This file is created during training session. If it is empty - training session ended with error.
Hi @KonstantinKorotaev thank you for your answer. So is this bug? Because it seems like the file is required but at the same time, some of us don't want to train. How can I prevent it from happening?
@KonstantinKorotaev I don't have training turned on so def _get_result_from_job_id(self, job_id): should handle a case where training is not on and do not throw exception?

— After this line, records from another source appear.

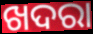
ଖଦରା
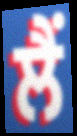
ਲੈਂ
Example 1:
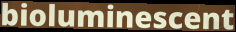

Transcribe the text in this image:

bioluminescent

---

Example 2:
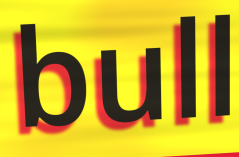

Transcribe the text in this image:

bull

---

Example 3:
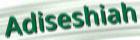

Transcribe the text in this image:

Adiseshiah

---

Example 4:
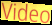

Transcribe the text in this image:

Video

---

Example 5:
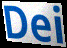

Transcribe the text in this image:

Dei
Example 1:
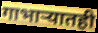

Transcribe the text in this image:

गाभाऱ्यातही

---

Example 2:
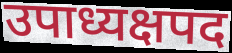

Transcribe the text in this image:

उपाध्यक्षपद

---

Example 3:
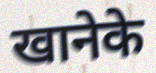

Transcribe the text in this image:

खानेके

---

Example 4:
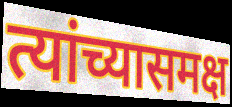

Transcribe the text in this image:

त्यांच्यासमक्ष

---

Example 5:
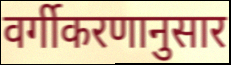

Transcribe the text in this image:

वर्गीकरणानुसार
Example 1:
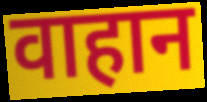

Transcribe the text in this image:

वाहान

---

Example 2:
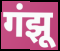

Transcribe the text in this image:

गंझू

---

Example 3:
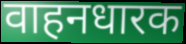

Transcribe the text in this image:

वाहनधारक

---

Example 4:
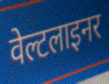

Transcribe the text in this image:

वेल्टलाइनर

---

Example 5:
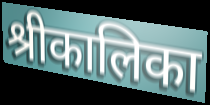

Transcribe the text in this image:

श्रीकालिका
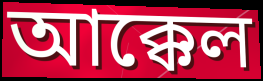
আক্কেল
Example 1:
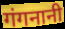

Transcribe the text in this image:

गंगनानी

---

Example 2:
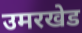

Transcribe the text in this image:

उमरखेड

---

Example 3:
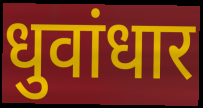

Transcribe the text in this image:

धुवांधार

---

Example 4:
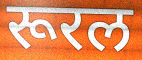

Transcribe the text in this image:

रूरल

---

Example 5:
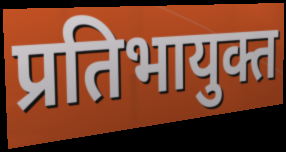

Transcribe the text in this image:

प्रतिभायुक्त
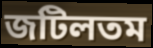
জটিলতম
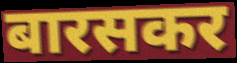
बारसकर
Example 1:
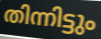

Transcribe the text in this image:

തിന്നിട്ടും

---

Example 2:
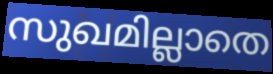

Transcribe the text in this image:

സുഖമില്ലാതെ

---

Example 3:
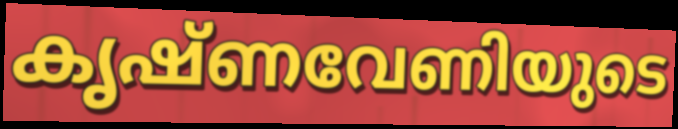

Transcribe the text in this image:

കൃഷ്ണവേണിയുടെ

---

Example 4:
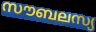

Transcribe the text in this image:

സൗബലസ്യ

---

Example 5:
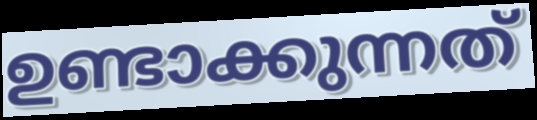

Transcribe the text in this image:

ഉണ്ടാക്കുന്നത്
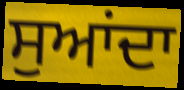
ਸੁਆਂਦਾ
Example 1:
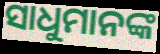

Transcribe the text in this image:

ସାଧୁମାନଙ୍କ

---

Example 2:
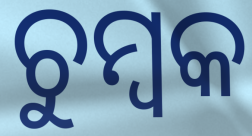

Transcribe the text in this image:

ଚୁମ୍ବକ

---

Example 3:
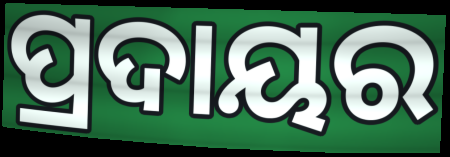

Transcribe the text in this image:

ପ୍ରଦାୟର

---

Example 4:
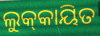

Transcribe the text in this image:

ଲୁକ୍‌କାୟିତ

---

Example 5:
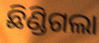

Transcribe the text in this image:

ଛିଣ୍ଡିଗଲା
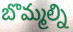
బొమ్మల్ని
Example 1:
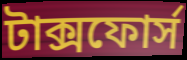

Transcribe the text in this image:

টাক্সফোর্স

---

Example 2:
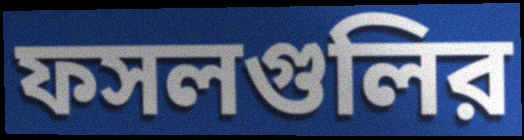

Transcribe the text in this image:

ফসলগুলির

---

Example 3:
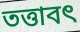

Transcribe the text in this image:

তত্তাবৎ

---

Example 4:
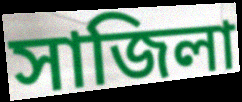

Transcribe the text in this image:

সাজিলা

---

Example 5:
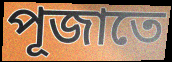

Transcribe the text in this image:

পূজাতে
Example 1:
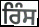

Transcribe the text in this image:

ਰਿੰਸ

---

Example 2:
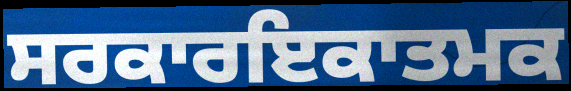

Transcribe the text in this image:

ਸਰਕਾਰਇਕਾਤਮਕ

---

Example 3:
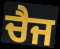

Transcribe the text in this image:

ਚੈਜ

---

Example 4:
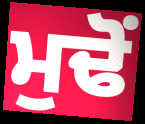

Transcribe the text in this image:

ਮੁਢੋਂ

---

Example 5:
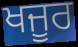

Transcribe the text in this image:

ਖਜੂਰ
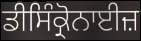
ਡੀਸਿੰਕ੍ਰੋਨਾਈਜ਼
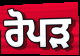
ਰੋਪੜ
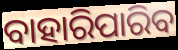
ବାହାରିପାରିବ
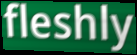
fleshly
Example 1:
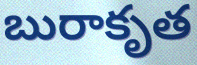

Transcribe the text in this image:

A simple change in the code solves the problem of exception:
def _get_result_from_job_id(self, job_id):
"""
Return job result or {}
@param job_id: Job id (also known as model version)
@return: dict
"""
job_dir = self._job_dir(job_id)
if not os.path.exists(job_dir):
logger.warning(f"=> Warning: {job_id} dir doesn't exist. "

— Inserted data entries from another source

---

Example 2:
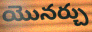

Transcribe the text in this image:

యొనర్చు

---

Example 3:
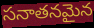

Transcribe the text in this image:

సనాతనమైన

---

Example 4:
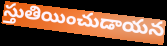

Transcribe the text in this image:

స్తుతియించుడాయన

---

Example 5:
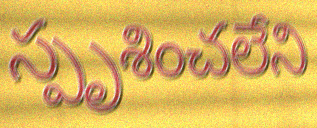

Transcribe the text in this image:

స్పృశించలేని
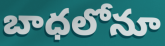
బాధలోనూ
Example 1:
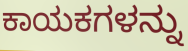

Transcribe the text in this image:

ಕಾಯಕಗಳನ್ನು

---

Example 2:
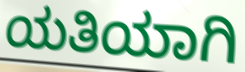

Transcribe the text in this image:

ಯತಿಯಾಗಿ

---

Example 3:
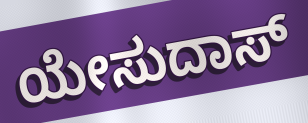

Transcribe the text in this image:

ಯೇಸುದಾಸ್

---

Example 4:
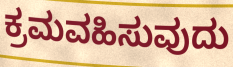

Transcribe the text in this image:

ಕ್ರಮವಹಿಸುವುದು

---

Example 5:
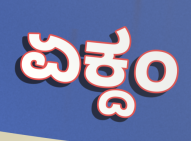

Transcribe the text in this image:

ಏಕ್ದಂ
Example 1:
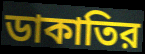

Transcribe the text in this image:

ডাকাতির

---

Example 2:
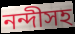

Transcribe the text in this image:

নন্দীসহ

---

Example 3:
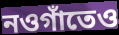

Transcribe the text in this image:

নওগাঁতেও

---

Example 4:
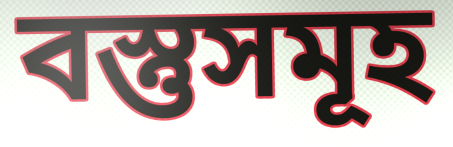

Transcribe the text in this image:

বস্তুসমূহ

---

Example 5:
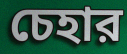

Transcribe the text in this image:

চেহার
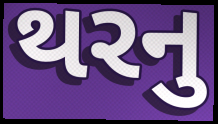
થરનુ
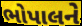
ભોપાલને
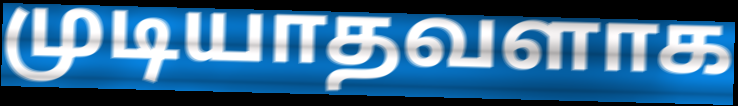
முடியாதவளாக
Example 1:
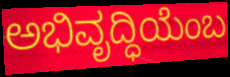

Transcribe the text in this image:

ಅಭಿವೃದ್ಧಿಯೆಂಬ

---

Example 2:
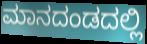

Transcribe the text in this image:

ಮಾನದಂಡದಲ್ಲಿ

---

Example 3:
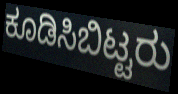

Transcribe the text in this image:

ಕೂಡಿಸಿಬಿಟ್ಟರು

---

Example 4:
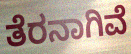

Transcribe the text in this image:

ತೆರನಾಗಿವೆ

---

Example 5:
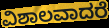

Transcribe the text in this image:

ವಿಶಾಲವಾದರೆ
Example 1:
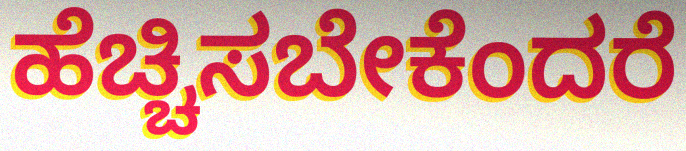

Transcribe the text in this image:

ಹೆಚ್ಚಿಸಬೇಕೆಂದರೆ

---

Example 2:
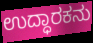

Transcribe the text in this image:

ಉದ್ಧಾರಕನು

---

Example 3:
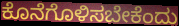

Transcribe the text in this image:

ಕೊನೆಗೊಳಿಸಬೇಕೆಂದು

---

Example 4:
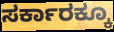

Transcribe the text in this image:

ಸರ್ಕಾರಕ್ಕೂ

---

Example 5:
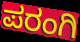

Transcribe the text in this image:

ಪರಂಗಿ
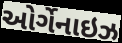
ઓર્ગેનાઇઝ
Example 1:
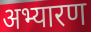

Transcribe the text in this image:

अभ्यारण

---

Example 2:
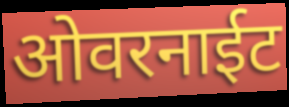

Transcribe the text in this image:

ओवरनाईट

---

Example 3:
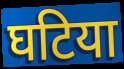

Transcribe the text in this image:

घटिया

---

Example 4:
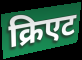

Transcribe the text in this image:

क्रिएट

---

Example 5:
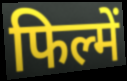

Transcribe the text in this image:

फिल्में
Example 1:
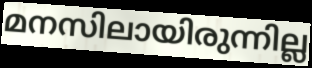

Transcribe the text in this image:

മനസിലായിരുന്നില്ല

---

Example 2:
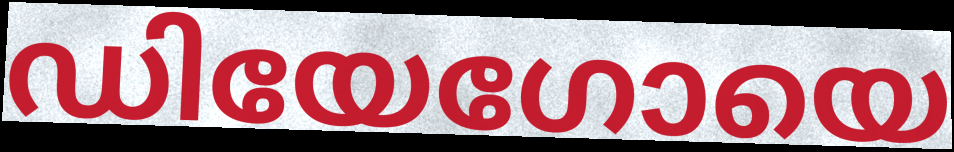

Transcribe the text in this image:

ഡിയേഗോയെ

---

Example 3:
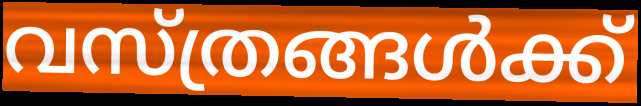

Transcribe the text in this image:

വസ്ത്രങ്ങൾക്ക്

f"It seems that you don't have specified model dir.")
return None
result_file = os.path.join(job_dir, self.JOB_RESULT)
if not os.path.exists(result_file):
logger.warning(f"=> Warning: {job_id} dir doesn't contain result file. "
f"It seems that previous training session ended with error.")
return {} <---- A simple change here from None to empty json solves the issue.
logger.debug(f'Read result from {result_file}')
with open(result_file) as f:
result = json.load(f)
return result
Hi @TrueWodzu I have added environment variable to integrate your changes in branch. Please check if it's appropriate solution for you.
Hi @KonstantinKorotaev many thanks for the change! While it definitely works for me, I am just wondering is this a correct approach? What I mean by that is, is it really required right now to have fit method defined? Because in LabelStudio project I have training turned off:

So if I have training turned off, then there should be no exception about result_file?
Hi @TrueWodzu
So if I have training turned off, then there should be no exception about result_file?
Yes, but intention for this error is to get message in case of anybody tried to load model that wasn't trained successfully. I will add this flag so anybody can ignore such errors in future.